Na een uur trokken ze in dezelfde stoet naar de deur. Iets langzamer nog, want halverwege kreeg iedereen een grote aardappel, of twee kleine. Meike zag de ogen van haar zusje oplichten. Maar zelf zag ze alleen het heldere daglicht in banen over de stenen vloer vallen. Jet pakte de aardappel in haar hand en stopte hem in de zak van haar jurk.
‘Pak jij die van mij aan?’ zei Meike, en ze stapte door, wrong zich langs de mensen, trok aan armen, duwde tegen schouders, tot ze in het portaal stond. De zware deuren waren nog dicht. Het hele dorp stond rond de menslievende dominee. Met de weinige kracht die haar armen nog hadden trok ze de deuren naar zich toe en rende het plein op. Meike keek naar de lucht, ze wilde haar ogen sluiten en de zon op haar wangen voelen. Maar het licht dat door de ramen had geschenen kwam niet van boven. Er was geen zon. Grote grijze wolken waren samengepakt boven haar hoofd. Verdwaasd keek Meike om zich heen. Het licht was niet van boven gekomen. Vol ongeloof voelde ze het zachte geknisper onder haar voeten. Het was zestien juli 1816 en Stavoren was bedekt met een dun laagje sneeuw.

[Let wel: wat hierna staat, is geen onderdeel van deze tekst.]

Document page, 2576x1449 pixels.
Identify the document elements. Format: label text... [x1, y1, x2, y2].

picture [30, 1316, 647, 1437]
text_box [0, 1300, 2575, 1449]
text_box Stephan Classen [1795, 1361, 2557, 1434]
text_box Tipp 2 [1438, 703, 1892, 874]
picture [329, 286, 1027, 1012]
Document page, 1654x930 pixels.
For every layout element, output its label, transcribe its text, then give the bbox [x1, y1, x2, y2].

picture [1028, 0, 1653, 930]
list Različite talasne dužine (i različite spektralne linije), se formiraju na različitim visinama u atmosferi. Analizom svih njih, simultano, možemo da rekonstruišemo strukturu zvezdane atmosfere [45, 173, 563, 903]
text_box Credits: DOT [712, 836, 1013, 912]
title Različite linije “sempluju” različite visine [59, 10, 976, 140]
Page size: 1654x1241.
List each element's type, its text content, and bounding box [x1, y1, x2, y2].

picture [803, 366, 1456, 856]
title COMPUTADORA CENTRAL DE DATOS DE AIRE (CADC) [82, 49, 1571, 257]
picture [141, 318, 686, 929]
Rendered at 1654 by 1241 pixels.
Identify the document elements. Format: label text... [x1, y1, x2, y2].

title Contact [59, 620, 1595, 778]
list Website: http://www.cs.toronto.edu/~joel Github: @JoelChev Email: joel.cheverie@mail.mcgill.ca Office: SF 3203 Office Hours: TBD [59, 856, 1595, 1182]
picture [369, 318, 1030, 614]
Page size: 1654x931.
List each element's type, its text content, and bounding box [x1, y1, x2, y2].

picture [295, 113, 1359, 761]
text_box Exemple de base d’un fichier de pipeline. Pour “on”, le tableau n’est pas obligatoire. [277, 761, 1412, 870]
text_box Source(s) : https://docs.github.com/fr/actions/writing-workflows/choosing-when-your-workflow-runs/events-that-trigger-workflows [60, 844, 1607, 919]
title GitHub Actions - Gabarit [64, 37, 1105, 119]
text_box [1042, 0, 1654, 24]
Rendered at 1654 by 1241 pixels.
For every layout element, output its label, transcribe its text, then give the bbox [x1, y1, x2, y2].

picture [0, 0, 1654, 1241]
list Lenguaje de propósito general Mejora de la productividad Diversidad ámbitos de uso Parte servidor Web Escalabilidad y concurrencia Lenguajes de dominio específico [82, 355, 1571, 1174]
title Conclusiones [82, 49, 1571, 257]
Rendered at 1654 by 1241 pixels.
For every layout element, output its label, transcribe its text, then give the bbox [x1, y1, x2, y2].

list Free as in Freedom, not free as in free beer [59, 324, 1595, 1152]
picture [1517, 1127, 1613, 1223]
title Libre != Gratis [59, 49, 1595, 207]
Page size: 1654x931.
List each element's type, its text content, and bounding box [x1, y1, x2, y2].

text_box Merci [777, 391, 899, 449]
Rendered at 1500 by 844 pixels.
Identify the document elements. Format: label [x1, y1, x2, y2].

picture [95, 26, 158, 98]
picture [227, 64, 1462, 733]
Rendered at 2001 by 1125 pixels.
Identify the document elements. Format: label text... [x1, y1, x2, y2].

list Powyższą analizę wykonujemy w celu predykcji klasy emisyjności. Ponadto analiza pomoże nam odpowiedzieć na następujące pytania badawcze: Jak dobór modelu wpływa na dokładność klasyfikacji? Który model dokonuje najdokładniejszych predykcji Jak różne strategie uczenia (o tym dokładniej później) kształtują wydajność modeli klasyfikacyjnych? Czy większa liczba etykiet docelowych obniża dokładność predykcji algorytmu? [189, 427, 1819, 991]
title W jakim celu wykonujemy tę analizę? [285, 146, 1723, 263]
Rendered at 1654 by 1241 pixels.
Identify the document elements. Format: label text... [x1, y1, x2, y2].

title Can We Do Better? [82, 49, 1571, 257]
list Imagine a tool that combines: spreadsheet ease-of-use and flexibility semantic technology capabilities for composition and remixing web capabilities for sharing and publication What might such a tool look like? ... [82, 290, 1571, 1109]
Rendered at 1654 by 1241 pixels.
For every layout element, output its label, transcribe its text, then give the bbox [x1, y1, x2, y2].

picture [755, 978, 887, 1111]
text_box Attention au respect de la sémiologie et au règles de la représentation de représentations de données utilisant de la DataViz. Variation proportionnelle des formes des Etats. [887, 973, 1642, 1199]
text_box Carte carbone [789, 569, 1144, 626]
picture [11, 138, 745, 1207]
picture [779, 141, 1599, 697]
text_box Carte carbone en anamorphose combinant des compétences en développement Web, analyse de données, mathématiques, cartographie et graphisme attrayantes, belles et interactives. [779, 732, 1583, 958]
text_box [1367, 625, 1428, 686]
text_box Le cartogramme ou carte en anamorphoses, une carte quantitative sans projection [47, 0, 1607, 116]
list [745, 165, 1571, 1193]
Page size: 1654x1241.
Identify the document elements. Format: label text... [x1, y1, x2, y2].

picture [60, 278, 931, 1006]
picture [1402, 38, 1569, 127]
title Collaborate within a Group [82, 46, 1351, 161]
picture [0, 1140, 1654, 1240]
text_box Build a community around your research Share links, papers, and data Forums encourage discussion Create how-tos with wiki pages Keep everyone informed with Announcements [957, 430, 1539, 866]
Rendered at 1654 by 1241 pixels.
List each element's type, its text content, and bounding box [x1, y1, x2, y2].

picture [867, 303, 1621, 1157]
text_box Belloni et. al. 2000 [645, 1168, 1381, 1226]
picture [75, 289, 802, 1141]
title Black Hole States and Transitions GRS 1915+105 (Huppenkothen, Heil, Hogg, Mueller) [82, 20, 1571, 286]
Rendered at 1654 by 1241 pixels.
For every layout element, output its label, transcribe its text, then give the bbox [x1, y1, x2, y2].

Een Zomer van toen is geschreven naar aanleiding van de bijzondere klimatologische omstandigheden van het jaar 1816. Dit jaar ging de geschiedenisboeken in als het jaar zonder zomer. In Noord Europa kwam zelfs in de zomer nog hevige sneeuwval voor en nachtvorst was niet ongebruikelijk. Toen was niet bekend waarom deze koude periode plaatsvond, inmiddels weten we dat die veroorzaakt werd door de grootste vulkaanuitbarsting uit de recente wereldgeschiedenis.